[SELECTED PASSAGE]:

Though the ponderal index is considered a useful measure of neonatal corpulence, it is a poor predictor of the fetal percent body fat. Catalano et al. 17 performed anthropometric measurements on 188 neonates from uncomplicated singleton term pregnancies in Vermont within 24 h of delivery to estimate the lean body mass and body fat. The objective was to determine if body composition analysis could explain the variances in normal birth weight. The measurements included weight, length, triceps and subscapular skinfold thickness, head, chest, abdomen and limb length measurements. Body fat was estimated according to the aforementioned Dauncey technique. A significant linear correlation was noted between birth weight and lean body mass, fat mass and ponderal index. The results showed that the variance seen in fetal weight could largely be explained by the neonatal fat mass. Though neonatal fat mass only constitutes 14% of birth weight, it explains approximately 46% of its variance. Conversely, the ponderal index, which is often used as an indicator of a fetal nutritional abnormality, explained only 22% of the variance in body weight. Copper et al. 18 further demonstrated the limitations of the ponderal index relative to the body size differences of full-term male and female infants. In their prospective study from 1993, they measured triceps, subscapular and thigh skinfold thickness on 1205 newborns born from 1985 to 1988. Female infants were significantly lighter with shorter long bone or crown-to-heel lengths and smaller circumferences than their male counterparts. At the three sites studied, however, female infants had a significantly greater mean skinfold thickness. The calculated values for the ponderal index were nearly identical. The ponderal index, therefore, does not reflect the gender differences in fat deposition.

Ultrasound measurement of fat and lean mass

As ultrasound technology and two-dimensional (2D) resolution advanced rapidly, investigators became interested in extending these newborn studies back into intrauterine life. Over the past 20 years, in utero measurement of the subcutaneous tissue and lean mass has also evolved. Several investigators have evaluated the subcutaneous tissue of the arms, legs and abdomen. Less attention has been focused on measuring the subcutaneous tissue of the face and buttocks. There are certain significant advances in the understanding and technique of measuring the subcutaneous tissue by ultrasound that are worth noting.

[PROBLEM A]:
Switch "subcutaneous tissue" to "subcutaneous fat" in the passage on fetal body fat, and write out everything from "Ultrasound measurement of" down to "are worth noting." with that change.
[PROBLEM B]:
According to the passage on fetal body fat, how many neonates did Catalano et al. measure?
[PROBLEM C]:
Extend the passage on fetal body fat past its last sentence.
The entries that follow play no part in this exercise.

[EXTRACTED DATA]:

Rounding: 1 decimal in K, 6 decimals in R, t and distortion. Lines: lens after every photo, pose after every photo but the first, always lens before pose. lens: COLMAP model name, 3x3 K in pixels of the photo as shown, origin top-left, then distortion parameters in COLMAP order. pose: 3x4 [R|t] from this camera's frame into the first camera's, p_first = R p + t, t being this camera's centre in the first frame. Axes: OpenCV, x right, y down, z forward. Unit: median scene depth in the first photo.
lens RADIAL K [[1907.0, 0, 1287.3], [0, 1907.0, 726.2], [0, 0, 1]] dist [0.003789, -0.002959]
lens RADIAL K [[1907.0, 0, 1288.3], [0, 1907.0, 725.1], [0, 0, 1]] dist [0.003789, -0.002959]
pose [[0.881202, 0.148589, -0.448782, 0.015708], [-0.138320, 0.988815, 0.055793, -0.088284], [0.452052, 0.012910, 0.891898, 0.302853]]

---

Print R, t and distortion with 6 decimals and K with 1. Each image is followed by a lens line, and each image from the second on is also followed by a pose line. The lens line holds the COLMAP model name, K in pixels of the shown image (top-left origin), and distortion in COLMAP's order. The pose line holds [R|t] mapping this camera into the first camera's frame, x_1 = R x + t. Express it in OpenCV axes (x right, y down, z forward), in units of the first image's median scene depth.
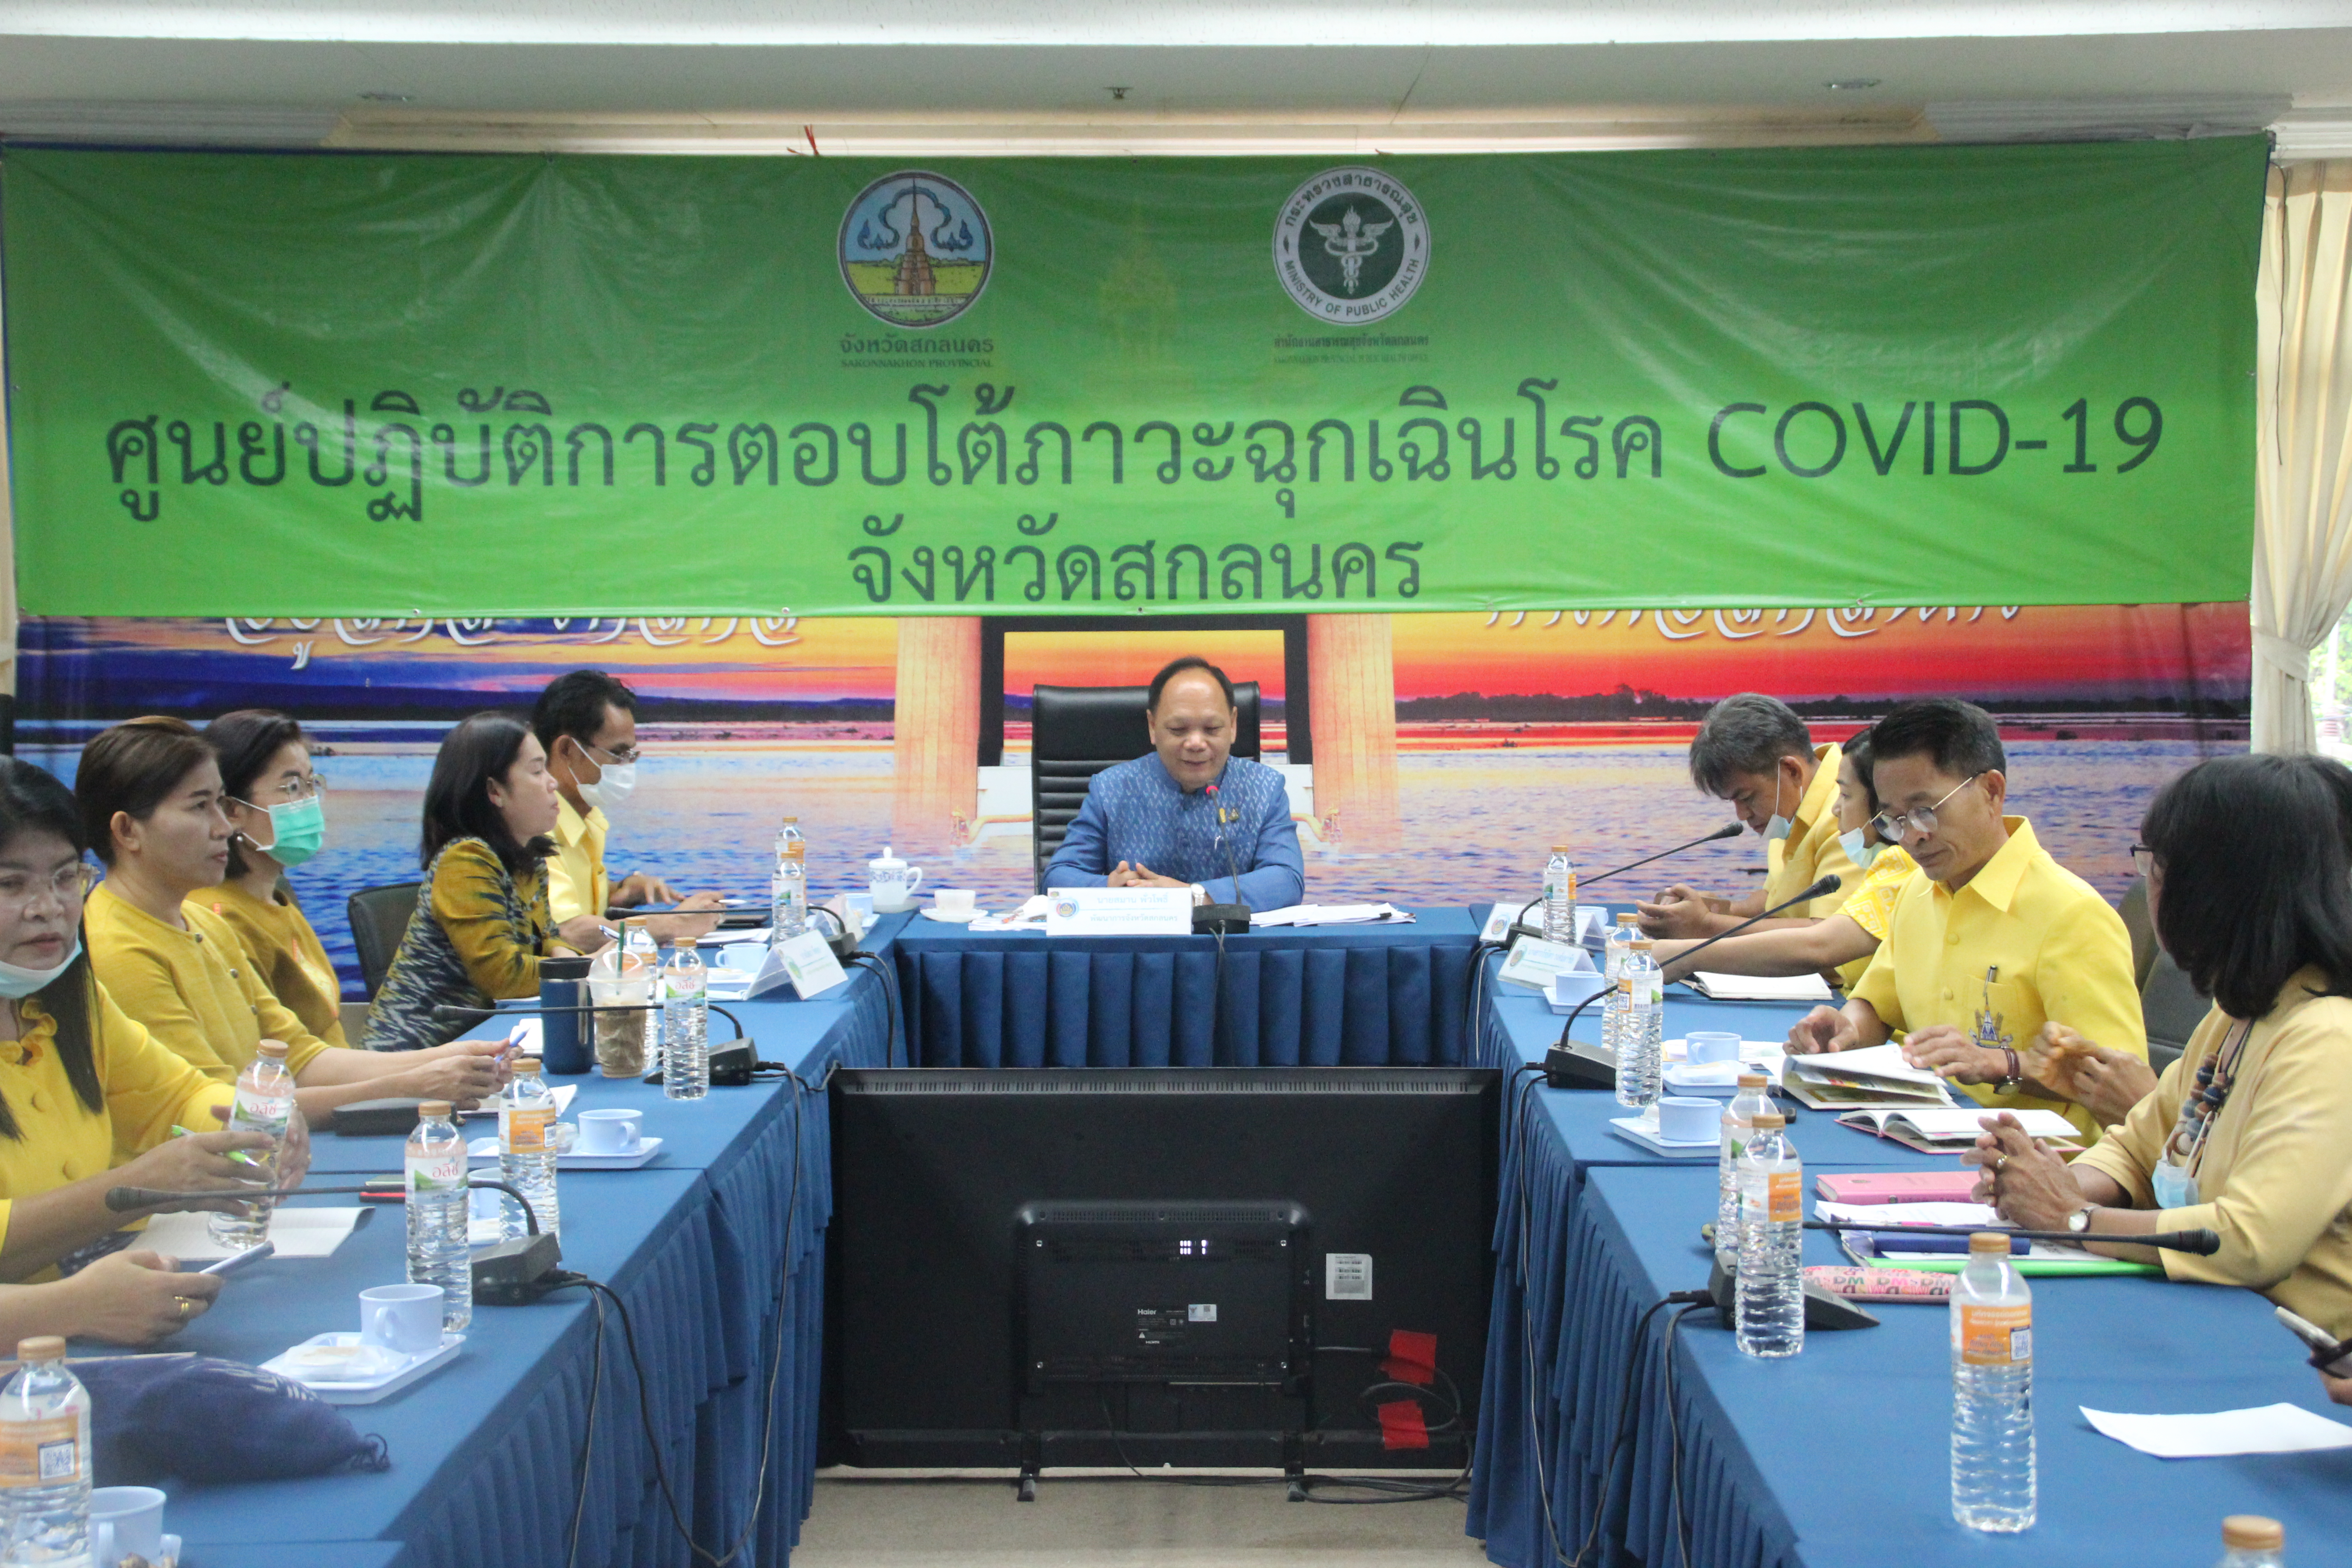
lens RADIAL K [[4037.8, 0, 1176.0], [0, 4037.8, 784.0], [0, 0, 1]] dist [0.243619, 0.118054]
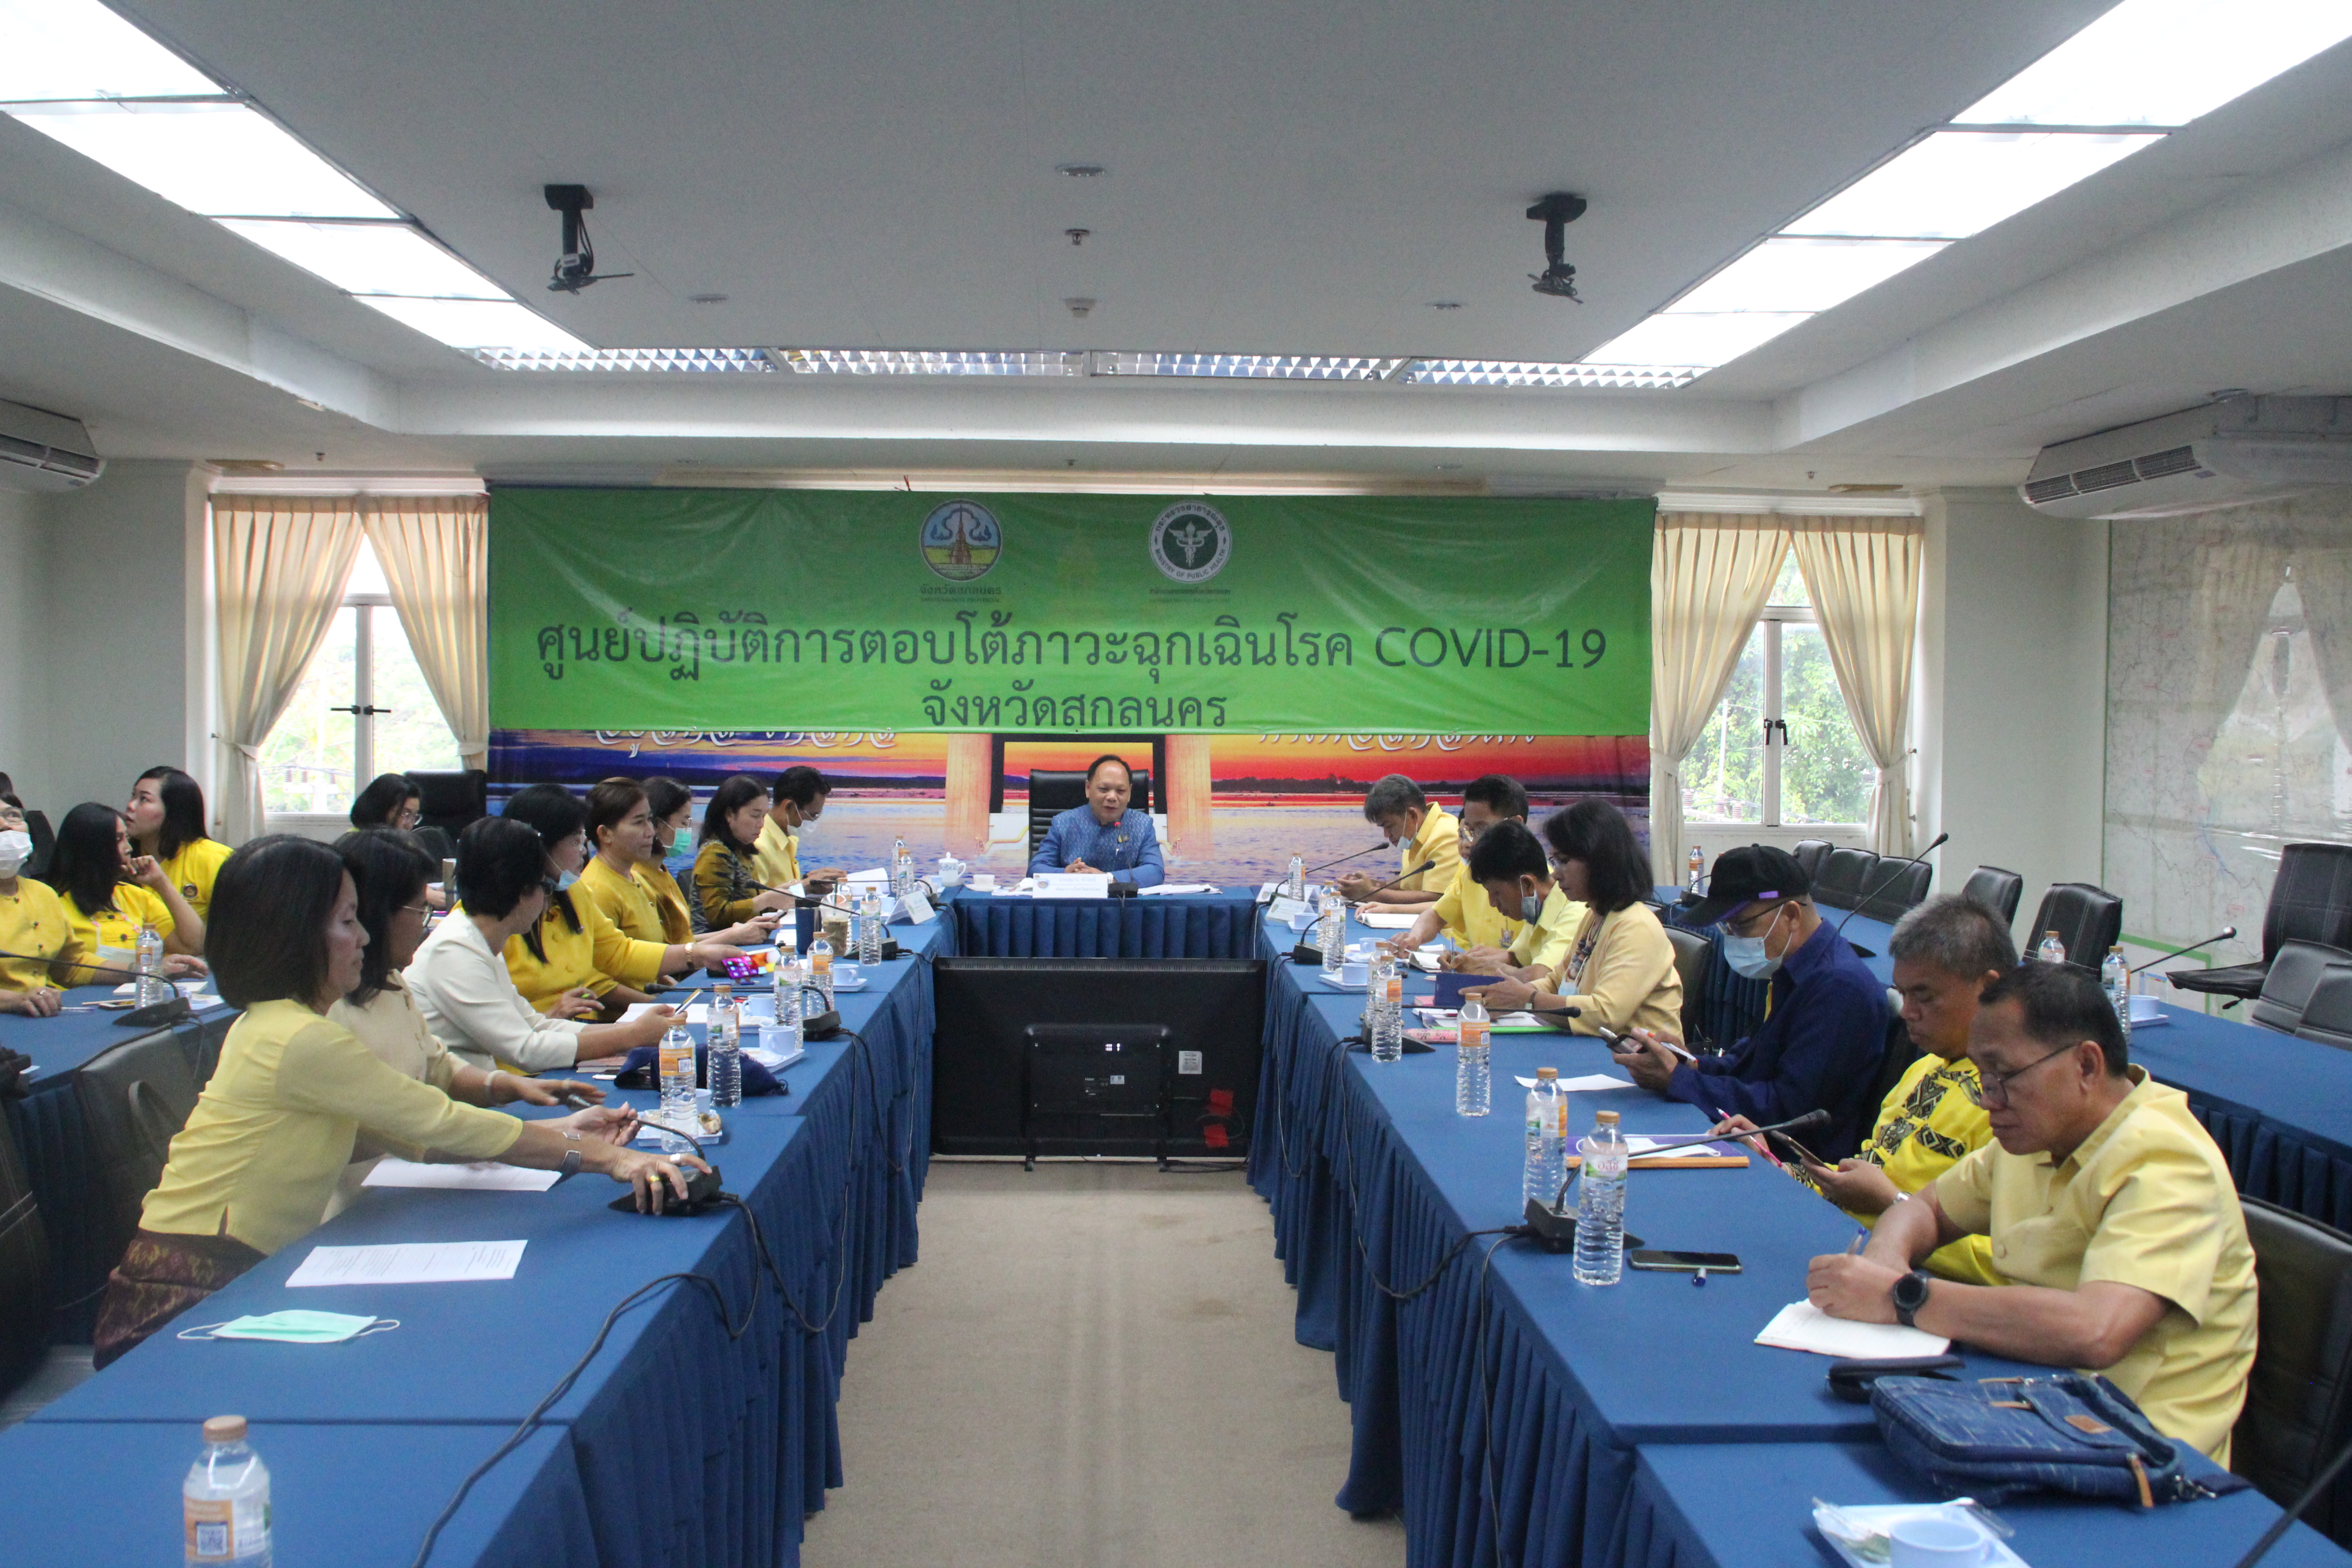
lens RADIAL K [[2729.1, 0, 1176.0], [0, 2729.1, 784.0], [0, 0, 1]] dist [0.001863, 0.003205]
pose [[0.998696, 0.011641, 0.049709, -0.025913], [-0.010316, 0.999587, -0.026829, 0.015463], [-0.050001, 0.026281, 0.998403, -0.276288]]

[ANSWER AREA A]:
Ultrasound measurement of fat and lean mass

As ultrasound technology and two-dimensional (2D) resolution advanced rapidly, investigators became interested in extending these newborn studies back into intrauterine life. Over the past 20 years, in utero measurement of the subcutaneous fat and lean mass has also evolved. Several investigators have evaluated the subcutaneous fat of the arms, legs and abdomen. Less attention has been focused on measuring the subcutaneous fat of the face and buttocks. There are certain significant advances in the understanding and technique of measuring the subcutaneous fat by ultrasound that are worth noting.

[ANSWER AREA B]:
188 neonates

[ANSWER AREA C]:
Ultrasound measurement of adipose tissue in the arm and leg

The subcutaneous tissue of the arm and leg is the most extensively studied of the subcutaneous compartments. In 1985, Jeanty et al. 19 were one of the first groups to describe measurement of the subcutaneous tissue in the extremities. Limb volume is calculated using measurements of the subcutaneous tissues of the arm and leg. In this technique, transverse and anteroposterior arm thicknesses are measured. In a cross-sectional view of the limb, the subcutaneous tissue thickness is measured as the distance between the hypoechogenic area of muscle and the amniotic fluid. Multiple diameters are obtained. Additionally, the thickness is measured in a transverse section from one edge of the bright echo to the other. Using a complex equation, the arm perimeter and volume are calculated. In determining the arm perimeter, a circle was designated as the geometric model rather than an ellipse as the ellipse was difficult to compute and did not change the coefficient of correlation. Limb volume was strongly correlated with gestational age. Unfortunately, the limits of ultrasound technology at the time made accurate measurements of small distances very difficult. Subcutaneous tissue thickness, therefore, was not a good predictor of intrauterine growth except in cases such as macrosomia in which the deposition of adipose tissue is greatly exaggerated.

Around the same time, Vintzileos et al. 20 described the normal range of fetal thigh and fetal calf circumferences for each week of normal pregnancy after 20 weeks' gestation. Fetal thigh and calf circumferences were measured according to a technique developed by Deter et al. 21. According to Deter's technique, circumference measurements of the thigh are made on a cross-section at the midpoint of the femur, where the bone profile changes in shape from a polygon to a circle. Fetal calf measurements are made just below the knee. The diameter of the limb is measured in two dimensions from the outer hyperechogenic border of the limb to the opposite outer hyperechogenic border. Using the assumption that the limb is a circle, the circumference is then calculated using the formula ((D1 + D2) × 1.57). Vintzileos then used these circumference measurements to create the ratios of fetal femur length to thigh circumference and fetal tibia length to calf circumference. In normally grown fetuses, these ratios are unchanged from 20 weeks' gestation through term. In detecting SGA there was a positive predictive value of 83.3% for the femur length to thigh circumference and tibia length to calf circumference ratios. When LGA fetuses were measured, the ratios became abnormal several weeks prior to the fetal weight exceeding the 95th percentile. Additionally, the positive predictive value was 100% for the detection of macrosomia.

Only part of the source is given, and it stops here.